Eventually we learn that the main character's name is Jean-Dominique Bauby, and that he is the editor of Elle magazine. His wife, or rather, not his wife but the mother of his children, Celine, is the first to visit him. He has left her for a woman named Ines who will end up never visiting him in the hospital, and only calling him once in another one of the more particularly painful scenes in this film. He has two speech therapists, who see hope in his ability to move his tongue slightly.
The main point to the film, however, is the alphabet, which is painstaking for the viewer to watch as it must have been for Bauby to experience. One very patient therapist, Henriette, recites the letters, E, S, A, R, I, N, T, U, L, and so on, which is the order of the most frequently used letters in the French language, until Bauby blinks his left eye to choose the letter to spell the word he wants to communicate. For some viewers that know "some French," such as myself, the translation of the letters Bauby chooses and the ones that appear on the subtitle will sometimes be maddening. When the therapist (or later, the transcriptionist) says "J" and the subtitles say, "I" of course it make sense, but will make anyone who has studied French feel a little bit stupider for reading the subtitles instead of listening. True, if all French people spoke this slowly, I might be able to understand them adequately myself. The appropriate word for these scenes, which then make up the majority of the film, is "painstaking."
Soon, Jean-Dominique, or Jean-Do as he is frequently called, decides to write a memoir, since he had a contract out with a publishing company to write a book before his accident. He writes the entire book by this method of blinking and the title of the book is the same as the movie. The movie is the adaptation of that book, and since it is something of a poetic title, deserves explanation: the "diving bell" is signified by several scenes in the film of himself in a scuba-diving suit, floating helplessly in the depths of the sea, and the "butterfly" is only signified in a shot or two; the diving bell is his body, which cannot move, which cannot speak, and the butterfly is his mind, which is fueled by his memories, and his imagination, which seems to have become more vivid since the rest of his body has suffered paralysis.

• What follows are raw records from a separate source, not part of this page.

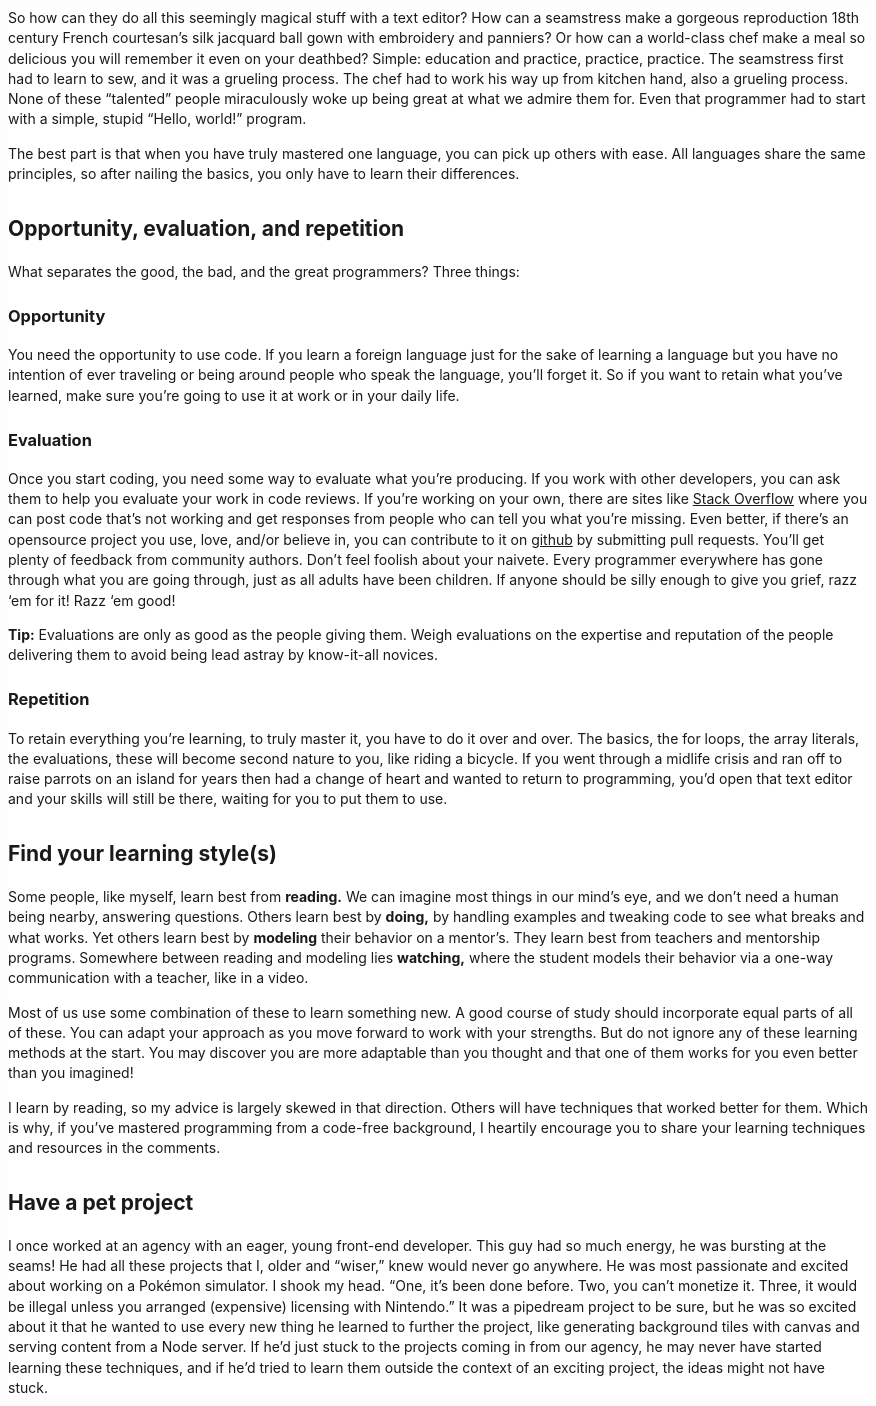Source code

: So how can they do all this seemingly magical stuff with a text editor? How can a seamstress make a gorgeous reproduction 18th century French courtesan’s silk jacquard ball gown with embroidery and panniers? Or how can a world-class chef make a meal so delicious you will remember it even on your deathbed? Simple: education and practice, practice, practice. The seamstress first had to learn to sew, and it was a grueling process. The chef had to work his way up from kitchen hand, also a grueling process. None of these “talented” people miraculously woke up being great at what we admire them for. Even that programmer had to start with a simple, stupid “Hello, world!” program.

The best part is that when you have truly mastered one language, you can pick up others with ease. All languages share the same principles, so after nailing the basics, you only have to learn their differences.
<h2>Opportunity, evaluation, and repetition</h2>
What separates the good, the bad, and the great programmers? Three things:
<h3>Opportunity</h3>
You need the opportunity to use code. If you learn a foreign language just for the sake of learning a language but you have no intention of ever traveling or being around people who speak the language, you’ll forget it. So if you want to retain what you’ve learned, make sure you’re going to use it at work or in your daily life.
<h3>Evaluation</h3>
Once you start coding, you need some way to evaluate what you’re producing. If you work with other developers, you can ask them to help you evaluate your work in code reviews. If you’re working on your own, there are sites like <a href="http://stackoverflow.com/">Stack Overflow</a> where you can post code that’s not working and get responses from people who can tell you what you’re missing. Even better, if there’s an opensource project you use, love, and/or believe in, you can contribute to it on <a href="https://github.com/">github</a> by submitting pull requests. You’ll get plenty of feedback from community authors. Don’t feel foolish about your naivete. Every programmer everywhere has gone through what you are going through, just as all adults have been children. If anyone should be silly enough to give you grief, razz ‘em for it! Razz ‘em good!

<strong>Tip:</strong> Evaluations are only as good as the people giving them. Weigh evaluations on the expertise and reputation of the people delivering them to avoid being lead astray by know-it-all novices.
<h3>Repetition</h3>
To retain everything you’re learning, to truly master it, you have to do it over and over. The basics, the for loops, the array literals, the evaluations, these will become second nature to you, like riding a bicycle. If you went through a midlife crisis and ran off to raise parrots on an island for years then had a change of heart and wanted to return to programming, you’d open that text editor and your skills will still be there, waiting for you to put them to use.
<h2>Find your learning style(s)</h2>
Some people, like myself, learn best from <strong>reading.</strong> We can imagine most things in our mind’s eye, and we don’t need a human being nearby, answering questions. Others learn best by <strong>doing,</strong> by handling examples and tweaking code to see what breaks and what works. Yet others learn best by <strong>modeling</strong> their behavior on a mentor’s. They learn best from teachers and mentorship programs. Somewhere between reading and modeling lies <strong>watching,</strong> where the student models their behavior via a one-way communication with a teacher, like in a video.

Most of us use some combination of these to learn something new. A good course of study should incorporate equal parts of all of these. You can adapt your approach as you move forward to work with your strengths. But do not ignore any of these learning methods at the start. You may discover you are more adaptable than you thought and that one of them works for you even better than you imagined!

I learn by reading, so my advice is largely skewed in that direction. Others will have techniques that worked better for them. Which is why, if you’ve mastered programming from a code-free background, I heartily encourage you to share your learning techniques and resources in the comments.
<h2>Have a pet project</h2>
I once worked at an agency with an eager, young front-end developer. This guy had so much energy, he was bursting at the seams! He had all these projects that I, older and “wiser,” knew would never go anywhere. He was most passionate and excited about working on a Pokémon simulator. I shook my head. “One, it’s been done before. Two, you can’t monetize it. Three, it would be illegal unless you arranged (expensive) licensing with Nintendo.” It was a pipedream project to be sure, but he was so excited about it that he wanted to use every new thing he learned to further the project, like generating background tiles with canvas and serving content from a Node server. If he’d just stuck to the projects coming in from our agency, he may never have started learning these techniques, and if he’d tried to learn them outside the context of an exciting project, the ideas might not have stuck.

There are many excellent scenes in the film--practically every single one is, really--but amongst the ones that stand out more are the two scenes with Max von Sydow, who plays Jean-Do's father, the flashback scene to Lourdes which shows him with a religious ex-girlfriend on a mission to purchase an illuminating Virgin Mary statue, the scene where Celine takes him on a boat and gives him The Count of Monte Cristo, which he had hoped to write a modern update of through a female perspective, and reads to him from a particularly prescient scene, and finally, near the end, the memory of the stroke he suffered, while riding in his car with his son to the theater.
Julian Schnabel is a name that seems familiar because of his background in modern art, and he has only made a few films of note--Before Night Falls, Basquiat, and The Diving Bell and the Butterfly. To be honest, I saw Before Night Falls a few years ago and I fell asleep, but it was during a period when I fell asleep during many movies (note: I also fell asleep during No Country for Old Men, which did not affect me anywhere near as much as this film). Of course Basquiat was great, particularly for David Bowie playing Andy Warhol, but this film more than any other should establish Schnabel as one of the few true artists among film directors of the present moment, and one can only hope that his work will now appear more frequently due to the recognition this film has received.